The deduplication software can be used across backup clients, virtual appliances, inline appliances and scale-out storage systems, HP says
Written by David Meyer, Contributor

HP has unveiled StoreOnce, software to automate data deduplication across converged infrastructures.

Announced on Monday at the HP Tech Forum in Las Vegas, StoreOnce will be rolled out in all new HP storage products. The first to feature the software is the HP StorageWorks D2D4312 backup system, which is aimed at remote offices and mid-sized datacentres.

According to HP StorageWorks marketing chief Tom Joyce, StoreOnce will be deployed "in new ways" after next year.

The software — developed in conjunction with the company's research arm, HP Labs — can be used across backup clients, virtual appliances, inline appliances and scale-out storage systems. HP says that this makes it the only deduplication software to address the whole converged infrastructure with a single codebase, making it possible to move data around the datacentre without having to expand it back to full size.

HP's dedupe software allows offloading to tape but not deduplication from tape, according to Alistair Veitch, the head of storage and information management platforms at HP Labs.

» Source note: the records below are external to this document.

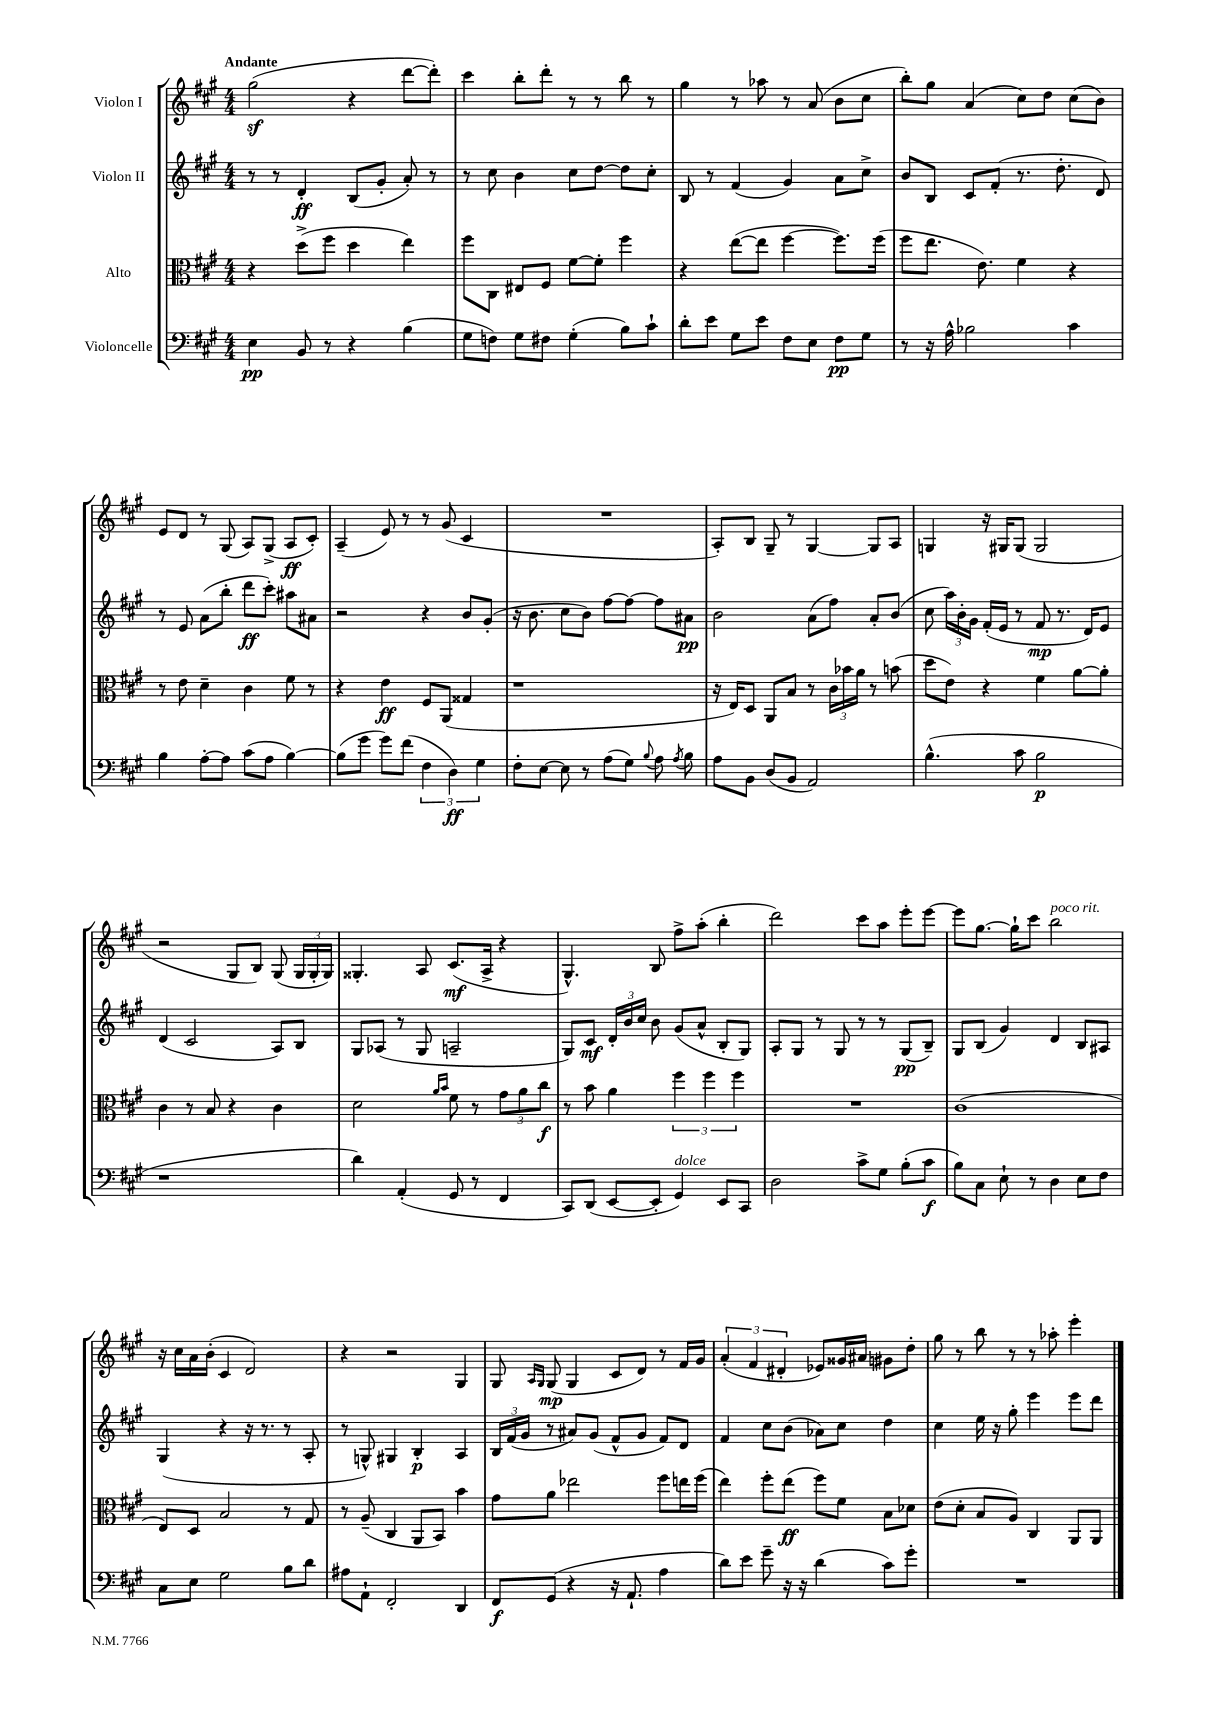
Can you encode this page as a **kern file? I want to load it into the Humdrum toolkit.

**kern	**kern	**kern	**kern
*staff4	*staff3	*staff2	*staff1
*clefF4	*clefC3	*clefG2	*clefG2
*k[f#c#g#]	*k[f#c#g#]	*k[f#c#g#]	*k[f#c#g#]
*M4/4	*M4/4	*M4/4	*M4/4
4E	4r	8r	(2gg#
.	.	8r	.
8BB	(8dd^	4d'	.
8r	8ff#	.	.
4r	4dd	(8B	4r
.	.	8g#'	.
(4B	4ee)	8a')	[8ddd
.	.	8r	8ddd'])
=	=	=	=
8G#	8ff#	8r	4ccc#
8F)	8C#	8cc#	.
8G#	8E#	4b	8bb'
8F#	8F#	.	8ddd'
(4G#'	[8f#	8cc#	8r
.	8f#']	[8dd	8r
8B)	4ff#	8dd]	8bb
8c#`	.	8cc#'	8r
=	=	=	=
8d'	4r	8B	4gg#
8e	.	8r	.
8G#	([8ee	(4f#	8r
8e	8ee]	.	8aa-
8F#	[4ff#	4g#)	8r
8E	.	.	(8a
8F#	8.ff#])	8a	8b
8G#	.	8cc#^	8cc#
.	(16ff#	.	.
=	=	=	=
8r	8ff#	8b	8bb')
16r	8.ee	8B	8gg#
16A^^	.	.	.
2B-	.	8c#	(4a
.	8.e)	.	.
.	.	(8f#'	.
.	4f#	8.r	8cc#)
.	.	.	8dd
.	.	8.dd'	.
4c#	4r	.	(8cc#
.	.	8d)	8b)
=	=	=	=
4B	8r	8r	8e
.	8e	8e	8d
[8A'	4d~	(8a	8r
8A]	.	8bb'	(8G#
(8c#	4c#	8ddd	8A)
8A	.	8ccc#')	(8G#^
[4B)	8f#	8aa#	8A
.	8r	8a#	8c#')
=	=	=	=
(8B]	4r	2r	(4A~
8g#	.	.	.
8g#)	4e	.	8e)
(8f#	.	.	8r
6F#	8F#	4r	8r
.	(8AA	.	(8g#
6D)	.	.	.
.	4G##	8b	4c#
6G#	.	.	.
.	.	(8g#'	.
=	=	=	=
8F#'	1r	16r	1r
.	.	8.b	.
[8E	.	.	.
8E]	.	8cc#	.
8r	.	8b)	.
(8A	.	[8ff#	.
8G#)	.	8ff#_	.
8qqB	.	.	.
8A	.	8ff#]	.
8qA	.	.	.
8B	.	8a#	.
=	=	=	=
8A	16r	2b	8A')
.	16E)	.	.
8BB	8D	.	8B
(8D	8AA	.	8G#~
8BB	8B	.	8r
2AA)	8r	(8a	[4G#
.	24c#	8ff#)	.
.	24b-	.	.
.	24a	.	.
.	8r	8a'	8G#]
.	(8b	(8b	8A
=	=	=	=
(4.B^^	8dd	8cc#	4G
.	8e)	24aa)	.
.	.	24b'	.
.	.	24g#	.
.	4r	(16f#'	16r
.	.	16e	16G#
8c#	.	8r	(8G#
2B	4f#	8f#	2G#
.	.	8.r	.
.	[8a	.	.
.	.	16d)	.
.	8a']	8e	.
=	=	=	=
1r	4c#	(4d	2r
.	8r	2c#	.
.	8B	.	.
.	4r	.	8G#
.	.	.	8B)
.	4c#	8A)	(8G#
.	.	8B	24G#
.	.	.	24G#'
.	.	.	24G#)
=	=	=	=
4d)	2d	8G#	4.G##'
.	.	(8A-	.
(4AA'	.	8r	.
.	.	8G#	8A
.	16qqa	.	.
.	16qqb	.	.
8GG#	8f#	2A~	(8.c#
8r	8r	.	.
.	.	.	16A^
4FF#	12g#	.	4r
.	12a	.	.
.	12cc#	.	.
=	=	=	=
8CC#)	8r	8G#)	4.G#^^)
(8DD	8b	8c#	.
[8EE	4a	24d'	.
.	.	24b	.
.	.	24cc#	.
8EE']	.	8b	8B
4GG#)	6ff#	(8g#	8ff#^
.	.	8a^^	(8aa'
.	6ff#	.	.
8EE	.	8B'	4bb'
.	6ff#	.	.
8CC#	.	8G#)	.
=	=	=	=
2D	1r	8A'	2ddd)
.	.	8G#	.
.	.	8r	.
.	.	8G#	.
8c#^	.	8r	8ccc#
8G#	.	8r	8aa
(8B'	.	(8G#	8eee'
8c#	.	8B~)	[8eee
=	=	=	=
8B)	(1c#	8G#	8eee]
8C#	.	(8B	[8.gg#
8E`	.	4g#)	.
.	.	.	16gg#`]
8r	.	.	8ccc#
4D	.	4d	2bb
8E	.	8B	.
8F#	.	8A#	.
=	=	=	=
8C#	8E)	(4G#	16r
.	.	.	16cc#
8E	8D	.	16a
.	.	.	(16b'
2G#	2B	4r	4c#
.	.	16r	2d)
.	.	8.r	.
8B	8r	8r	.
8d	8G#	8A'	.
=	=	=	=
8A#	8r	8r	4r
8AA`	(8A~	8G^^)	.
2FF#'	4C#	4G#	2r
.	8AA	4B'	.
.	8BB)	.	.
4DD	4b	4A	4G#
=	=	=	=
8FF#	8g#	24B	8G#
.	.	(24f#	.
.	.	24g#	.
.	.	.	16qqA
.	.	.	16qqG#
(8GG#	8a	8r	(8G#
4r	2ee-	8a#)	4G#
.	.	(8g#	.
16r	.	8f#^^	8c#
8.AA`	.	.	.
.	.	8g#	8d)
4A	8ff#	8f#)	8r
.	16ee	8d	16f#
.	(16ff#	.	16g#
=	=	=	=
8d)	4ee)	4f#	(6a'
8e	.	.	.
.	.	.	6f#
8g#~	8ff#'	8cc#	.
.	.	.	6d#'
16r	(8ee	(8b	.
16r	.	.	.
(4d	8ff#)	8a-)	8e-)
.	8f#	8cc#	16g##
.	.	.	16a#
8c#)	8B	4dd	8g#
8g#'	8d-	.	8dd'
=	=	=	=
1r	(8e	4cc#	8gg#
.	8d'	.	8r
.	8B	16ee	8bb
.	.	16r	.
.	8A)	8gg#'	8r
.	4C#	4eee	8r
.	.	.	8aa-'
.	8AA	8eee	4eee'
.	8AA	8ddd	.
==	==	==	==
*-	*-	*-	*-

At the Monday event, Veitch described one of the key technologies underlying StoreOnce, an HP Labs invention called sparse indexing. During deduplication, the data index that is created is generally kept either in memory, which is fast but memory-hungry, or on disk, which is economic but slows down performance. Sparse indexing keeps most of the data on the disk, with only the piece being deduplicated at the time being kept in memory.

The D2D4312 backup system starts at 12TB and goes up to 48TB in capacity, and is available now at a European starting price of €77,870 (£64,776). StoreOnce can also been downloaded to existing D2D clients that have an HP maintenance contract.